[Opening Text section]
This Week's Acquisitions

  • [George E. Sargent], The Story of a Pocket Bible (RTS, n.d.).  An object narrative: the novel's narrator is, indeed, a bible.  (I also own an abridged American edition.)  For Sargent's career, see here.  (eBay)
  • [William Combe], Doctor Syntax (Frederick Warne, n.d.).  Omnibus edition of the three Tours in Search of...--the Picturesque, a Wife, and Consolation--which began as a parody of William Gilpin.  The poems were commissioned by Thomas Rowlandson to accompany his engravings, some of which you can see at the Royal Academy of Arts.  (Gift from colleague)
  • Ivy Compton-Burnett, Manservant and Maidservant (NYRB, 2001).  Reprint of Compton-Burnett's social satire, featuring an absolutely horrible paterfamilias.  (eBay)
[Closing Text section]
[Opening Given data section]
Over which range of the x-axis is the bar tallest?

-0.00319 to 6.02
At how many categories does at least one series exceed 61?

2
[Closing Given data section]
[Opening Given data section]
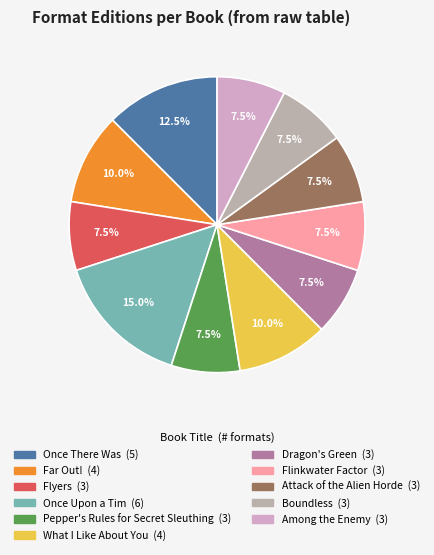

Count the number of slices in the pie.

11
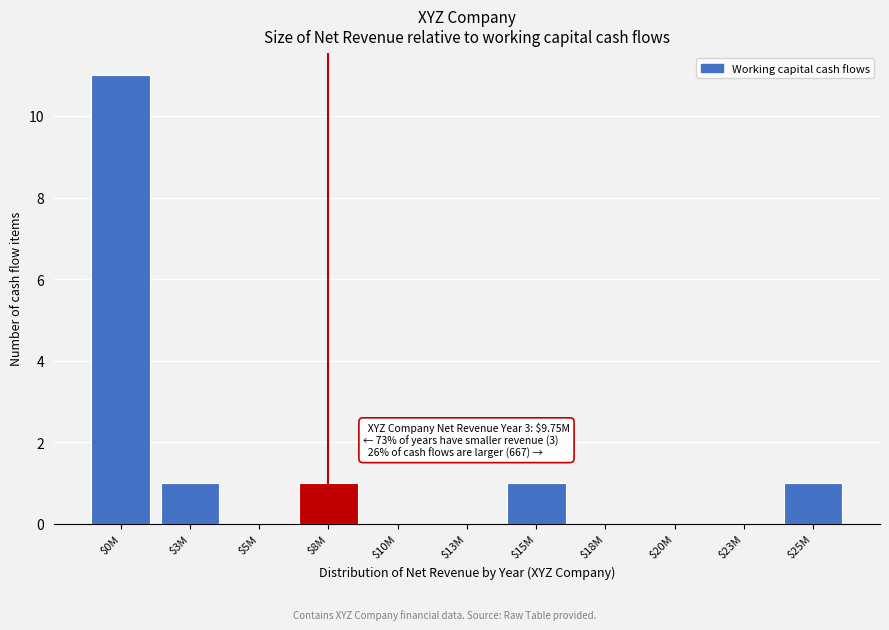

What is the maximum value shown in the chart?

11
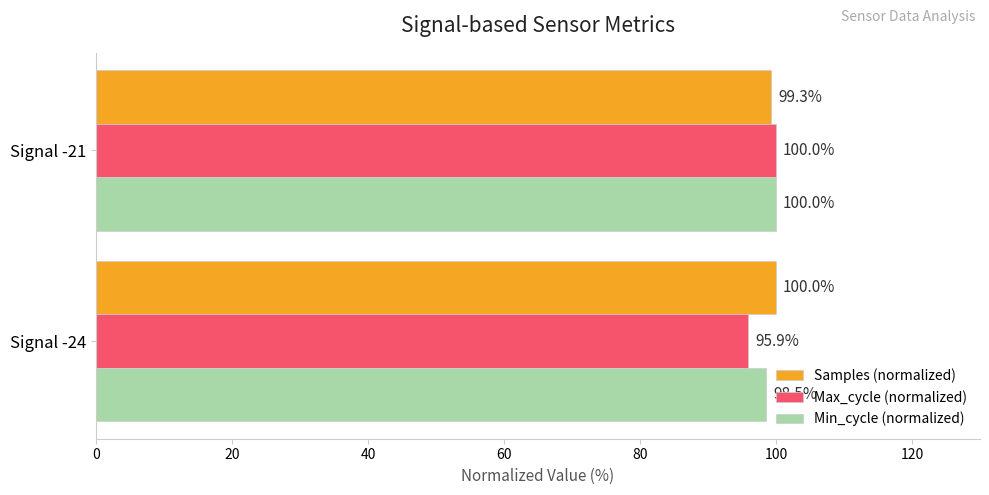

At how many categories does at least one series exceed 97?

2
[Closing Given data section]
[Opening Given data section]
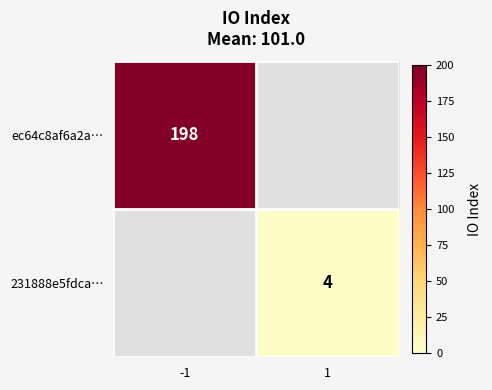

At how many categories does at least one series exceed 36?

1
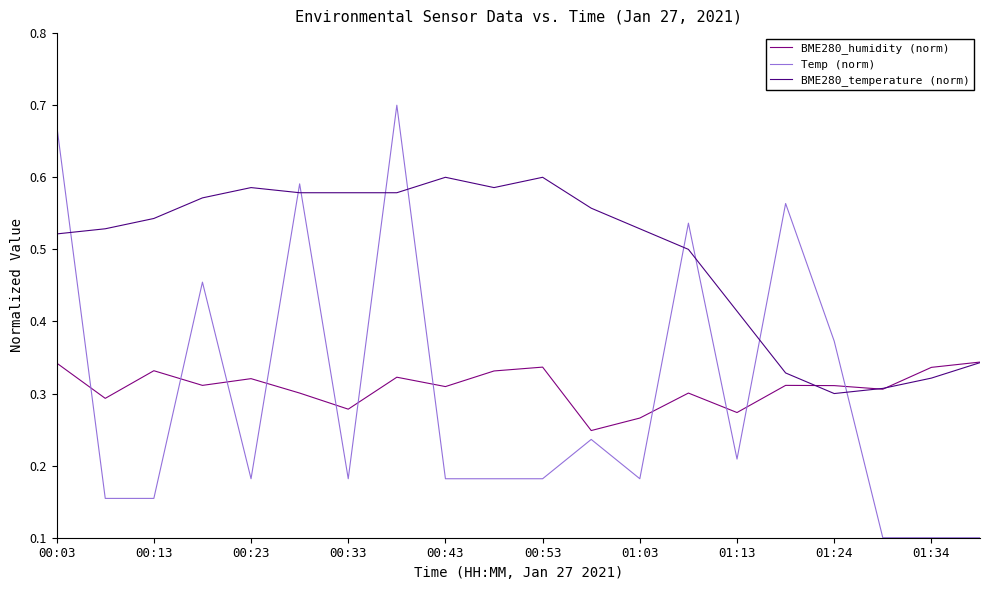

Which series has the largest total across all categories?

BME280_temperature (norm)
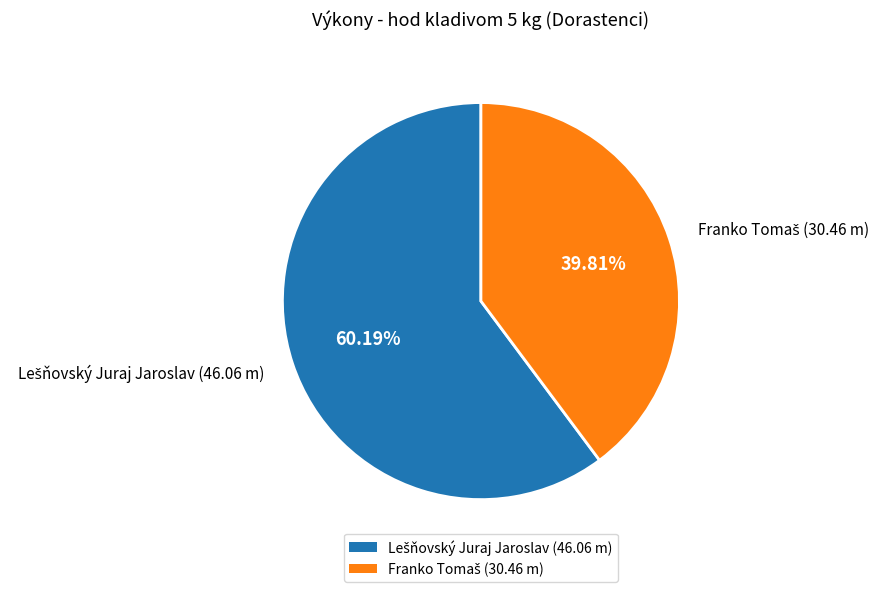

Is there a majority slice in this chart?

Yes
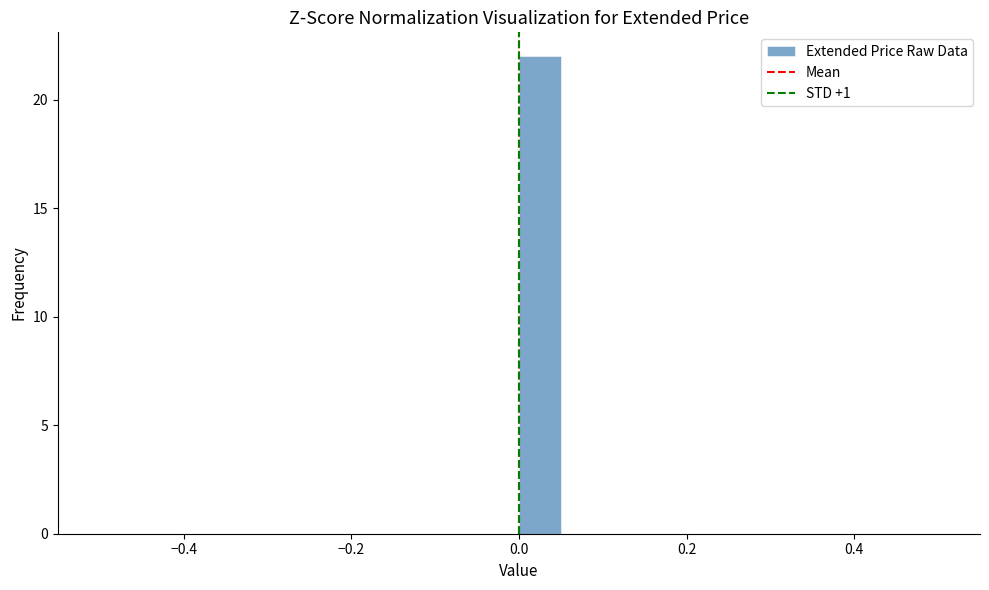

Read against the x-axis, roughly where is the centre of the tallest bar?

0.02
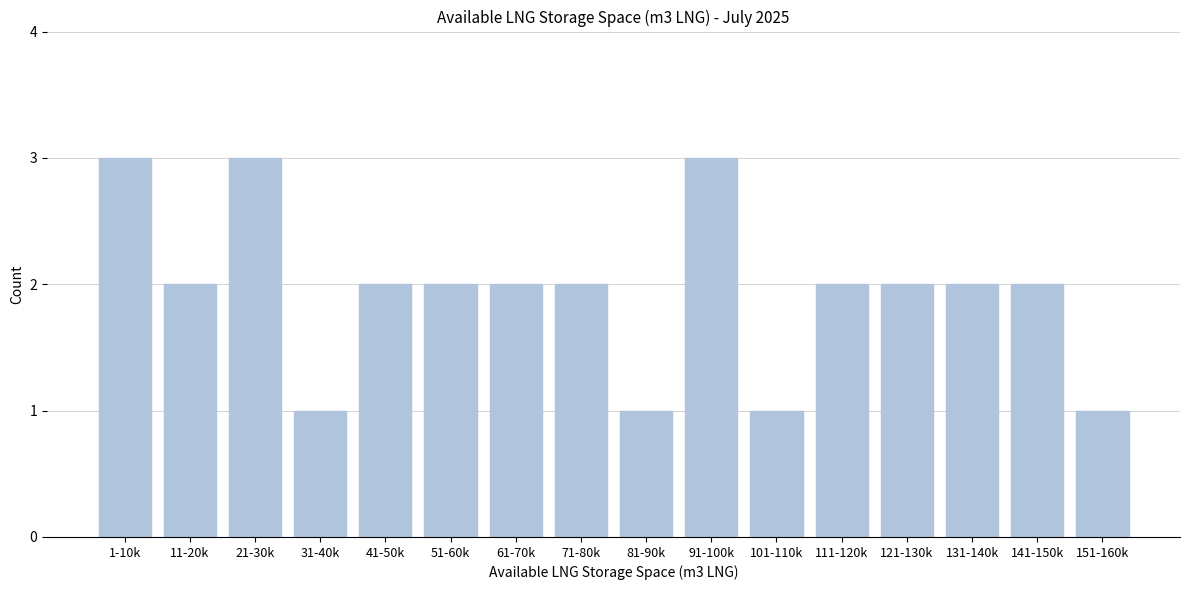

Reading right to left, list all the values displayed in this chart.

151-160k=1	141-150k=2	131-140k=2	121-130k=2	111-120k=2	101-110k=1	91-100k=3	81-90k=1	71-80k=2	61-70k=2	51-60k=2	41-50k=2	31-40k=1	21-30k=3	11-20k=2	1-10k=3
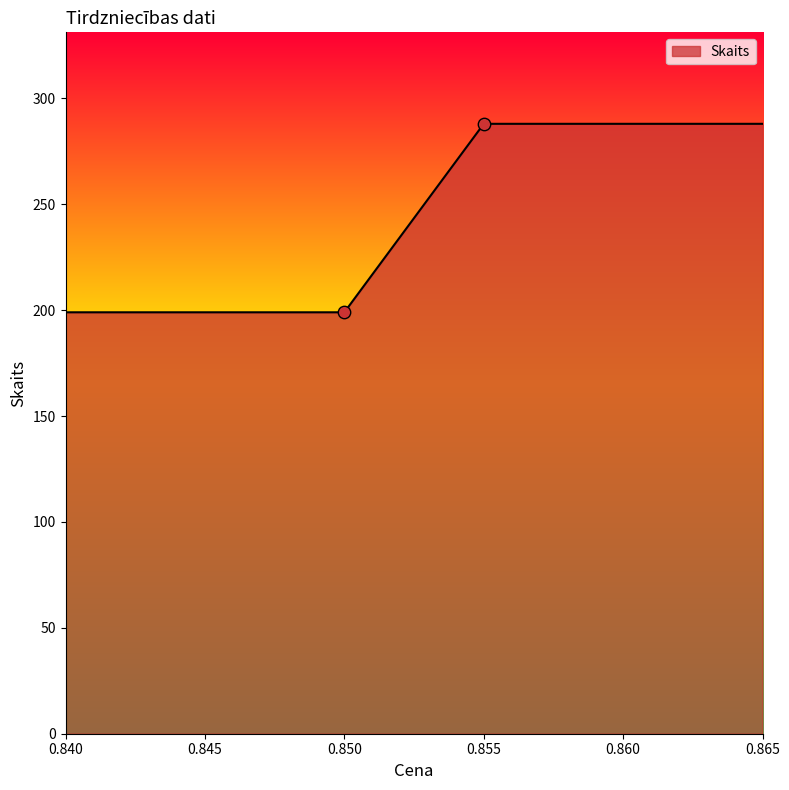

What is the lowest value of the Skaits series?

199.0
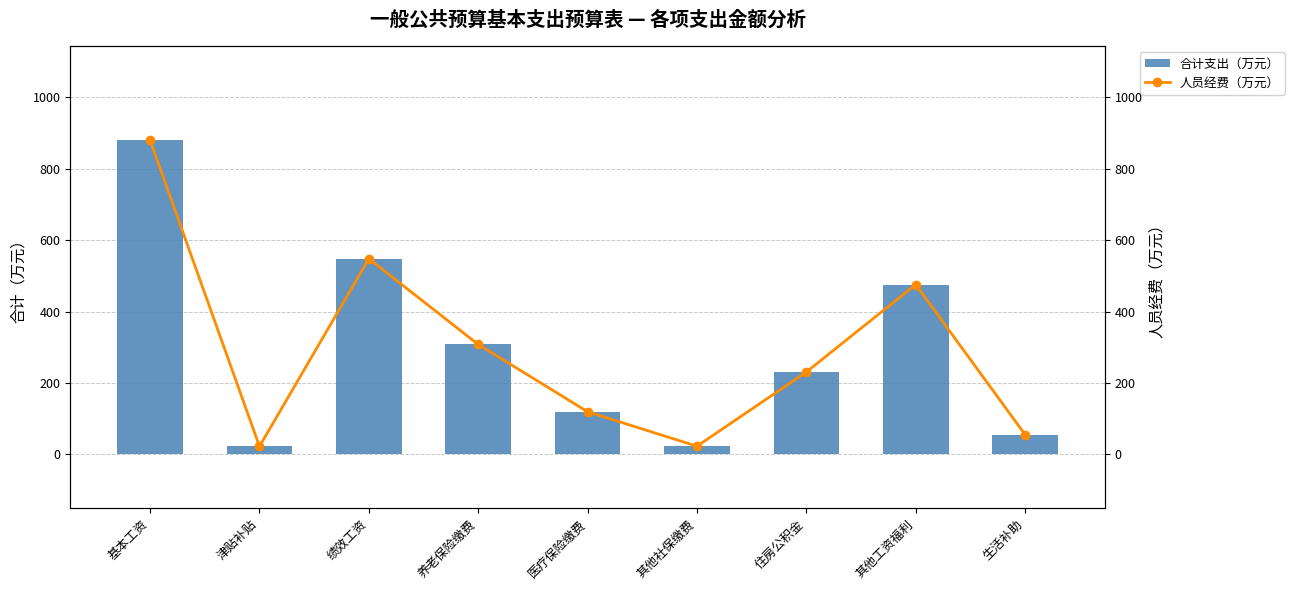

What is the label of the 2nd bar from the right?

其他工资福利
[Closing Given data section]
Set of tasks:
a: Do these statements agree with the acquisitions list? (i) The narrator of The Story of a Pocket Bible is a bible. (ii) William Combe commissioned Thomas Rowlandson's engravings to go with the Doctor Syntax poems. (iii) The copy of Manservant and Maidservant was bought on eBay. For each, answer yes or no and quote the deciding words.
b: Continue the list of this week's book acquisitions from where it stops.

Expected outputs:
a:
(i) Yes: "the novel's narrator is, indeed, a bible."
(ii) No: "The poems were commissioned by Thomas Rowlandson to accompany his engravings"
(iii) Yes: "(eBay)"

b:
  • David Paul Nord, Faith in Reading: Religious Publishing and the Birth of Mass Media  in America (OUP, 2004).  Studies the role of religious publishers in shaping American book-buying and reading practices.  (Amazon [secondhand])
  • Episcopal Magazine and Church of England Warder, vol. I (four issues, 1839).  Despite the title, this was actually a Scottish Episcopal periodical, initially published as Stephen's Edinburgh Ecclesiastical Journal.  First four issues from 1839 only; bound in with the next entry.  (eBay)
  • The Scottish Magazine and Churchman's Review (var., 1849-53).  Seven issues of another Scottish Episcopal periodical; you can see the first volume here. (eBay)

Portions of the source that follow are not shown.